**Exercise brief**
For the entries below, report the number of lines containing "react", without any other content.
··········
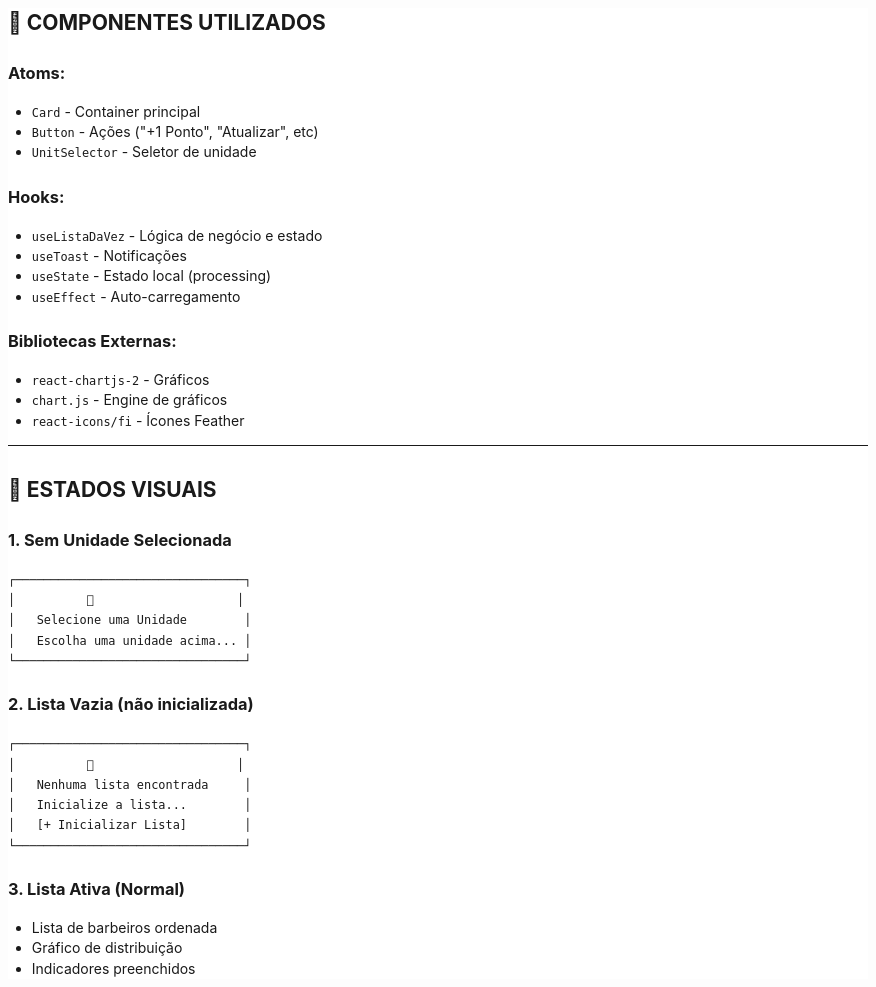 
## 🧱 COMPONENTES UTILIZADOS

### Atoms:

- `Card` - Container principal
- `Button` - Ações ("+1 Ponto", "Atualizar", etc)
- `UnitSelector` - Seletor de unidade

### Hooks:

- `useListaDaVez` - Lógica de negócio e estado
- `useToast` - Notificações
- `useState` - Estado local (processing)
- `useEffect` - Auto-carregamento

### Bibliotecas Externas:

- `react-chartjs-2` - Gráficos
- `chart.js` - Engine de gráficos
- `react-icons/fi` - Ícones Feather

---

## 🎨 ESTADOS VISUAIS

### 1. **Sem Unidade Selecionada**

```
┌────────────────────────────────┐
│          👥                    │
│   Selecione uma Unidade        │
│   Escolha uma unidade acima... │
└────────────────────────────────┘
```

### 2. **Lista Vazia (não inicializada)**

```
┌────────────────────────────────┐
│          👥                    │
│   Nenhuma lista encontrada     │
│   Inicialize a lista...        │
│   [+ Inicializar Lista]        │
└────────────────────────────────┘
```

### 3. **Lista Ativa (Normal)**

- Lista de barbeiros ordenada
- Gráfico de distribuição
- Indicadores preenchidos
··········
**Exercise response**
2